Analysis and Discussion
Name and nature of Business
The name of business will Johnny’s Video Games and will cater to different customers who may want to spend an entertainment or their leisure inside the mall. The business entity will be ready to comply with regulations in the area by securing the necessary permits and paying all registration fees and taxes in order the make the business legal.
Capitalization
The start up capital will be $200,000, and $50,000 will be finance via investment by the owner with cash while the $150,000 will be borrowed from a local bank.
Projected Income Statement
The business will have projected revenues of per year and projected net income that will be favorable to the business. Sales revenues are estimated to be not less than $400,000 per annum for the next five year and with modest increase every year. The level of cost and expenses including taxed in relation to sales remain not more than 90% for the next five years hence the net profit margin at a tax rate of 30% is to be at least 13% every year for the next five years. The complete income statement could be found in Exhibit A in the Appendices.
Projected Balance Sheet
The projected income statement is believed to cause increase in profit and will maintain the good financial condition of the company in balance sheet. In the projected balance sheet, effect of the borrowing and the affected accounts would appear as shown in Exhibit B. The company’s liquidity for the five-year period would be evident for the company to be able to meet its maturing obligations. The projected cash flow of the cash in the balance sheet will appear positive for the next five years and will show that the company’s profitability in will be good enough pay for operating expenses and the amortization of the $150,000 bank loan that will have to be paid for five years. Liquidity is evident since on the average the current ratio would be about above 1.0 for the next five years.
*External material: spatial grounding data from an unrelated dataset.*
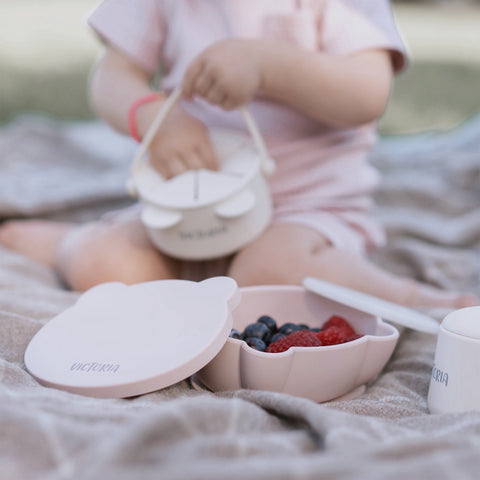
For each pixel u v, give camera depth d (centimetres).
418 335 101
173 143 115
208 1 130
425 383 87
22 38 547
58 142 218
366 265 115
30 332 89
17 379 75
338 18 125
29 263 134
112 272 115
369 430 63
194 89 112
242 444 58
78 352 79
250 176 109
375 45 122
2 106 322
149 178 115
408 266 153
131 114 122
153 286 87
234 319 94
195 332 77
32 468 55
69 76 403
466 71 454
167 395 75
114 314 83
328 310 95
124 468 52
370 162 201
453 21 755
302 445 60
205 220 106
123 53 134
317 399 79
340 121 120
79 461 55
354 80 116
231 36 128
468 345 73
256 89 112
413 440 58
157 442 56
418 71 450
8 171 199
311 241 114
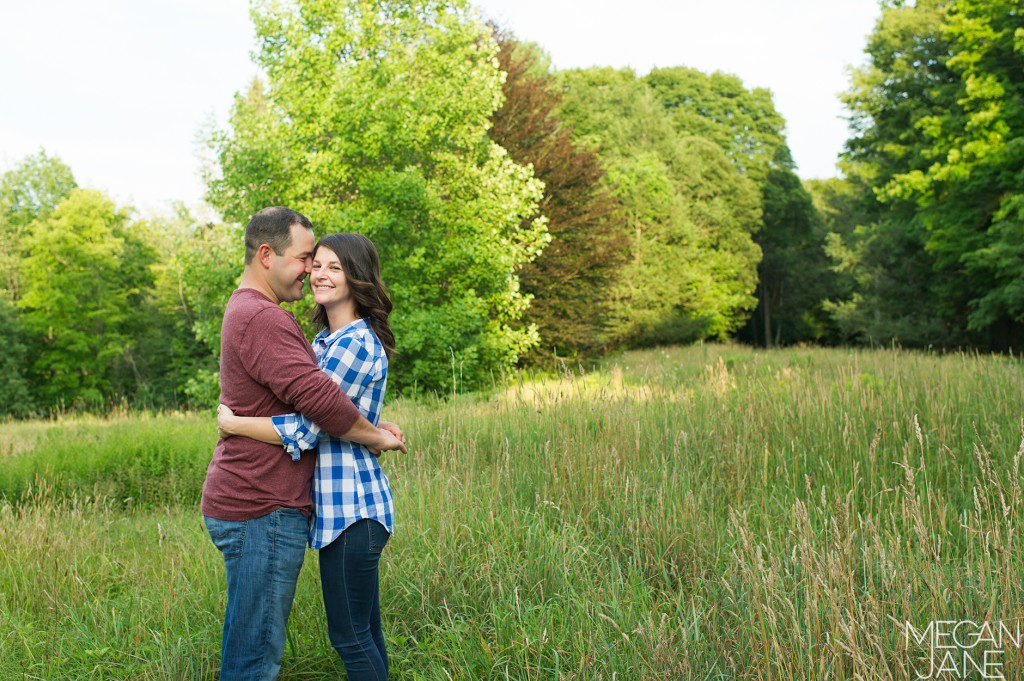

Debt equity ratio would also show the company would be stable for the next five years since on the average the ratio is less than 1.0. See Exhibit B for the ratios.
Management Plan
Since the company would be primarily managed by the owner, the latter would be in charge of all the functional areas of business as a finance office, as a marketing officer, and as a general manager who will supervise the two employees that will help in running the business. The manager and owner in one person would be motivated enough because profitability would be very attractive since the same business would be able to sustain the personal need for living expenses during the five year period. It is the company’s policy to take care of customers by providing them the best quality product as the most affordable price while providing the best support service that may be extended under given circumstance.
Marketing plan
The company will make the necessary promotion in the opening of the store to make the store known to customers. This include making introductory price for certain products while at the same time rendering personalized service to customers in dealing with their complaints about the company products. Since the video game stores is located in the mall where there are many people, there will be no much cost for advertising since the place would involve many customers to easily visit the store. The company would allow warranties to products sold and the owner will have to establish good relationship with suppliers of company goods so that long-term relation would also be established also with customers in delivering the quality product they deserve.
Conclusion and Recommendation
The projected financial statements all point the viability of the projects since the company is profitable as shown by the net profit margin of above 10%. It is also liquid because it will be able to meet its obligations for the next five years and will be able to pay off the loan of $150,000 while allowing the owner to withdraw a monthly income of $3,000 as his salary for operation the business and as an alternative for the salary that he would have earned had he continued employment. Every stakeholder including the owner, the creditors, the employees, the government and the customers would be benefited as a result of the putting up the business because needs and wants are identified to be satisfied while the interests of the others.
Works Cited
Massie, J. Essentials of Management, Prentice-Hall, Inc, 1987.
Meigs and Meigs, Financial Accounting, McGraw-Hill, New York, USA, 1995.